3. Safeguarding the interests of the poor. Two basic approaches can be applied to ensure that homeowners' associations directly benefit the disadvantaged. First, governments can make their incentives to landlords within impoverished areas subject to approval by tenants. Such a policy would induce associations of propertyowners to share with tenants part of the benefits from appreciated property values, perhaps in return for cooperation by tenants in cleanup/fixup, crime prevention, or other initiatives to make the neighborhood more attractive. Deed covenants of propertyowners' associations thereby would become instruments of inclusion rather than exclusion.
Governments also can assist the disadvantaged by transfer ring idle public property to Neighborhood Development Organizations (NDOs), and then encouraging nearby landlords and home owners to form associations that reduce problems of crime and blight. NDOs today are delivering a range of community services of direct benefit to the poor, including low-income housing, job training, nutrition, health care, and social services. For revenue, many NDOs recently have begun undertaking inner city property development projects to support these services. Homeowners' associations can increase the financial return of NDO-sponsored property development projects by helping reduce crime and physical blight that greatly depress inner city property values. As homeowners' associations improve these conditions, NDOs can capture the benefit of windfall increases in land values.

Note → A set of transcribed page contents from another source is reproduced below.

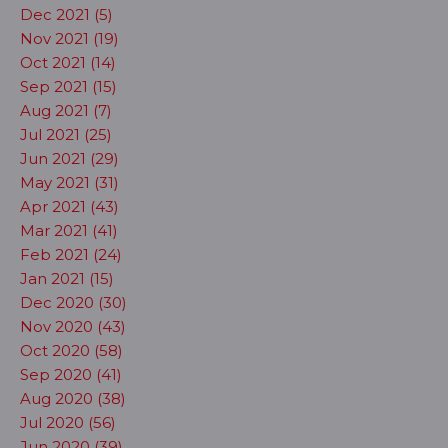
Dec 2021 (5)
Nov 2021 (19)
Oct 2021 (14)
Sep 2021 (15)
Aug 2021 (7)
Jul 2021 (25)
Jun 2021 (29)
May 2021 (31)
Apr 2021 (43)
Mar 2021 (41)
Feb 2021 (24)
Jan 2021 (15)
Dec 2020 (30)
Nov 2020 (43)
Oct 2020 (58)
Sep 2020 (41)
Aug 2020 (38)
Jul 2020 (56)
Jun 2020 (39)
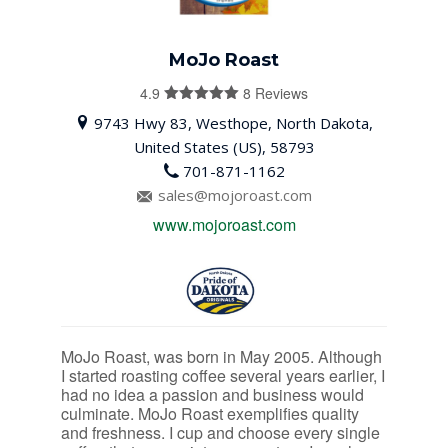
MoJo Roast
4.9
8 Reviews
4.9
out of
9743 Hwy 83, Westhope, North Dakota,
5
United States (US), 58793
701-871-1162
sales@mojoroast.com
www.mojoroast.com
MoJo Roast, was born in May 2005. Although
I started roasting coffee several years earlier, I
had no idea a passion and business would
culminate. MoJo Roast exemplifies quality
and freshness. I cup and choose every single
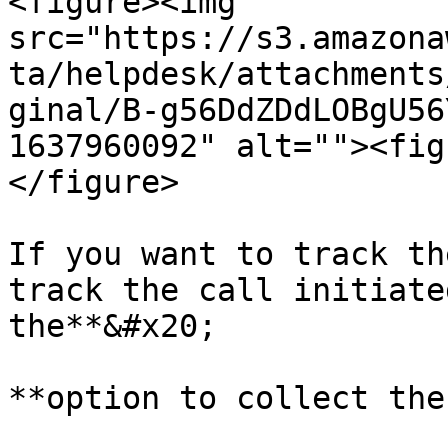
<figure><img 
src="https://s3.amazona
ta/helpdesk/attachments
ginal/B-g56DdZDdLOBgU56
1637960092" alt=""><fig
</figure>

If you want to track th
track the call initiate
the**&#x20;

**option to collect the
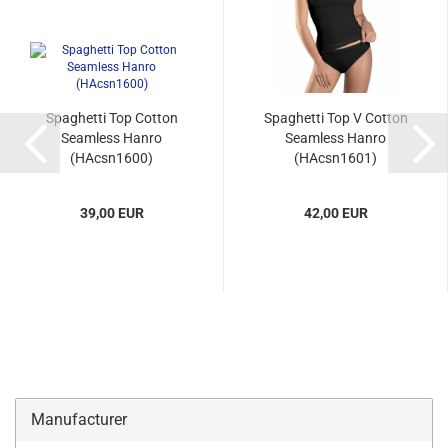
Spaghetti Top Cotton
Spaghetti Top V Cotton
Seamless Hanro
Seamless Hanro
(HAcsn1600)
(HAcsn1601)
39,00 EUR
42,00 EUR
Manufacturer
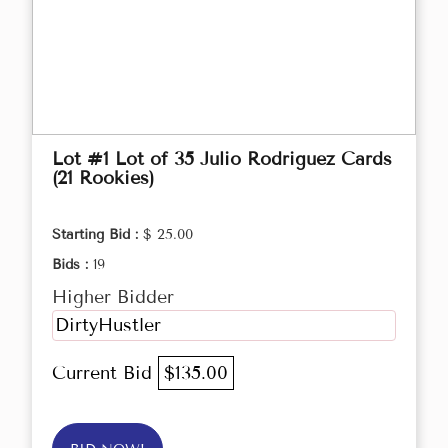
Lot #1 Lot of 35 Julio Rodriguez Cards
(21 Rookies)
Starting Bid :
$ 25.00
Bids :
19
Higher Bidder
DirtyHustler
Current Bid
$135.00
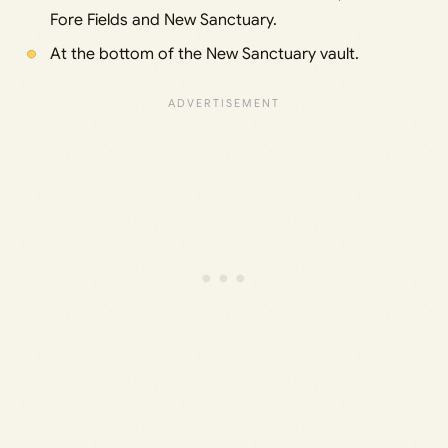
Fore Fields and New Sanctuary.
At the bottom of the New Sanctuary vault.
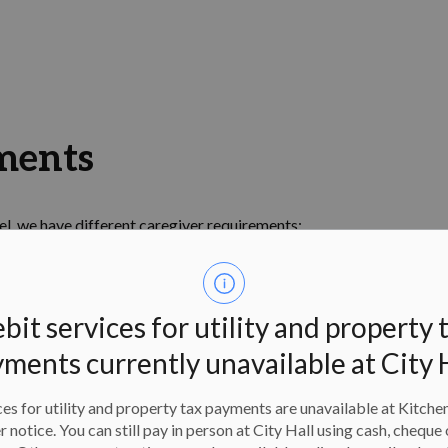
ments
l, we have different caregiver requirements:
rs or older must be in the water, actively participating
 or older must be in the pool area, which includes the
bit services for utility and property 
 to remain in the pool area during the lesson
ments currently unavailable at City 
escriptions
es for utility and property tax payments are unavailable at Kitche
er notice. You can still pay in person at City Hall using cash, cheque 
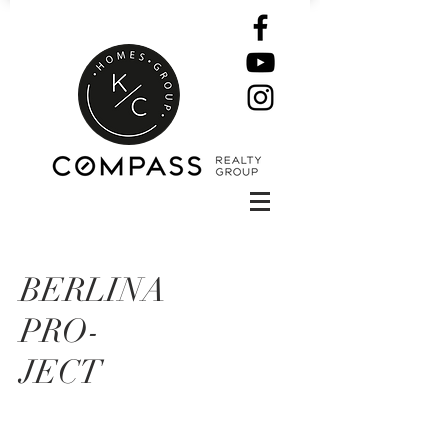
BERLINA
PRO-
JECT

The United States is at a crossroads. In response to present fiscal constraints, Americans may opt for increases in taxes and an attendant continued dependency upon their government. The alternative consists of mobilizing the private sector to assume greater responsibility for community well-being, an approach already adopted by more than 25,000 homeowners' associations. With appropriate incentives from the federal government, voluntary community enterprise can take the country further toward the goal of self-sufficiency for all.